Ethikrat fordert neues Konzept

Datensouveränität als Basis für Big Data im Gesundheitswesen

| Autor / Redakteur: Martin Hensel / Nico Litzel

Der Deutsche Ethikrat hat sich mit Big Data im Gesundheitswesen befasst.
Der Deutsche Ethikrat hat sich mit Big Data im Gesundheitswesen befasst. (Bild: Negative Space / pexels.com / CC0)

Der Deutsche Ethikrat hat im Rahmen seiner Stellungnahme „Big Data und Gesundheit – Datensouveränität als informationelle Freiheitsgestaltung“ einen den Chancen und Risiken von Big Data entsprechenden Umgang mit gesundheitsrelevanten Daten gefordert.

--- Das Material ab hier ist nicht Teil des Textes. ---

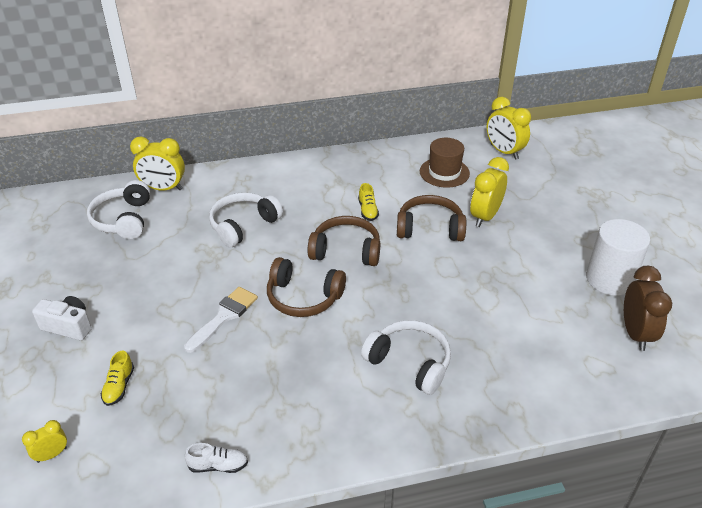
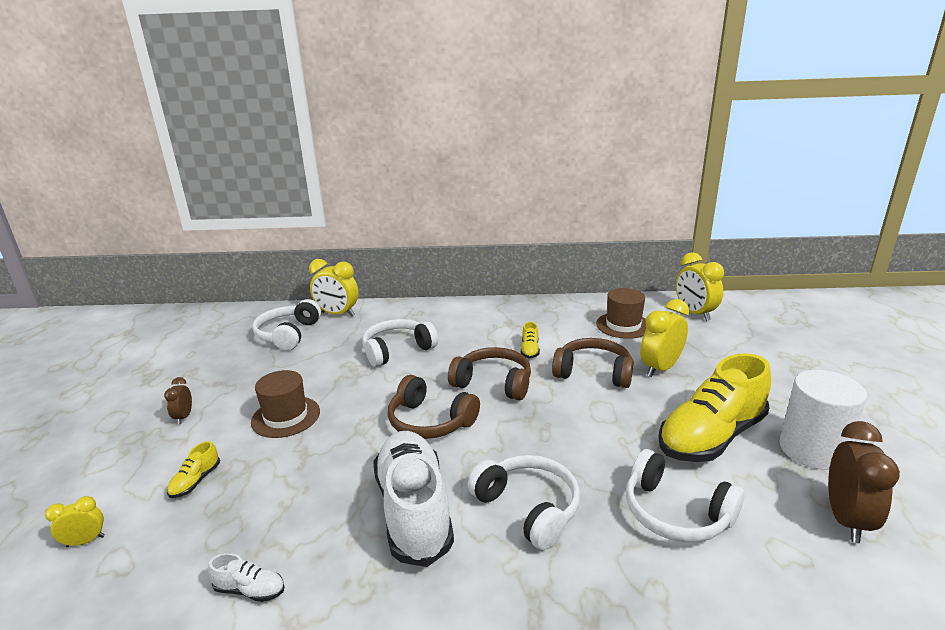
camera: 15 degrees right, 15 degrees down
(68, 326) = (184, 417): white camera -> brown clock
(169, 311) = (286, 417): none -> brown hat
(224, 316) = (338, 429): white brush -> none
(320, 380) = (414, 510): none -> white shoe
(519, 348) = (675, 513): none -> white headphones
(535, 278) = (711, 437): none -> yellow shoe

Big Data spielt auch im Gesundheitsbereich eine immer größere Rolle, sowohl in der Forschung als auch im praktischen Einsatz. Dabei werden zunehmend individuelle Gesundheitsdaten erfasst, etwa über Smartphone-Apps oder am Körper getragene Sensoren. Mit diesem Thema hat sich der Deutsche Ethikrat in einem zweieinhalb Jahre dauernden Prozess befasst und sich dabei unter anderem mit Sachverständigen als auch mit interessierten Bürgern ausgetauscht.

Entgrenzung befürchtet

Die De- und Rekontextualisierung der zu unterschiedlichen Zwecken genutzten Daten führt demnach zu einer Entgrenzung des gesundheitsrelevanten Bereichs. Zudem ermöglichen die vielfältigen Daten tiefe Einblicke in Gesundheitszustand, Persönlichkeit und Lebenswandel. Auch Vorhersagen zur Krankheitsentwicklung sind möglich. Das eröffnet laut dem Ethikrat Chancen für bessere Diagnostik, Therapie und Prävention sowie effizientere Abläufe. Allerdings sind schwankende Datenqualität, intransparente Datenflüsse, Kontrollverluste sowie unsichere Koordinations-, Regulierungs- und Qualifikationsanforderungen Risikofaktoren. Diese reichen von Entsolidarisierung und Verantwortungsdiffusion über Monopolisierung und den Verlust der informationellen Selbstbestimmung bis hin zu Datenmissbrauch und Manipulation.

Neue Verfahren sind nötig

Der Ethikrat kommt zum Schluss, das Handlungsformen und Schutzmechanismen des traditionellen Datenschutzrechts nicht mehr ausreichen. Das Gremium empfiehlt deshalb ein an Datensouveränität orientiertes Gestaltungs- und Regulierungskonzept, das die informationelle Selbstbestimmung unter der Wahrung der Privatsphäre in einer vernetzten Welt vorsieht. Ein derartiges Modell müsste stärker als bisher die kontextabhängige Sensibilität der Daten berücksichtigen, wobei der Datengeber besonders zu schützen ist. In der Pflicht sind vor allem institutionelle und staatliche Akteure, um die rechtlichen und technischen Rahmenbedingungen zu schaffen. Die vollständige Stellungnahme ist auf der Website des Deutschen Ethikrats einsehbar.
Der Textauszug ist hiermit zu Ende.